(Records from a dataset)
/---

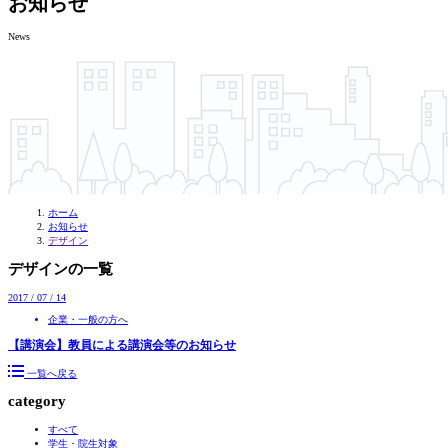
お知らせ
News
ホーム
お知らせ
デザイン
デザインの一覧
2017 / 07 / 14
企業・一般の方へ
【講演会】教員による講演会等のお知らせ
一覧へ戻る
category
すべて
学生・院生対象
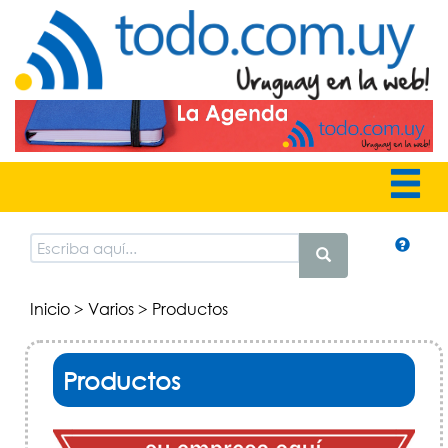
Inicio
>
Varios
> Productos
Productos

\---

> Goal of the exercise: Please output all of the data exactly as given, omitting any images it holds.

> Response below:
お知らせ
News
ホーム
お知らせ
デザイン
デザインの一覧
2017 / 07 / 14
企業・一般の方へ
【講演会】教員による講演会等のお知らせ
一覧へ戻る
category
すべて
学生・院生対象
Inicio
>
Varios
> Productos
Productos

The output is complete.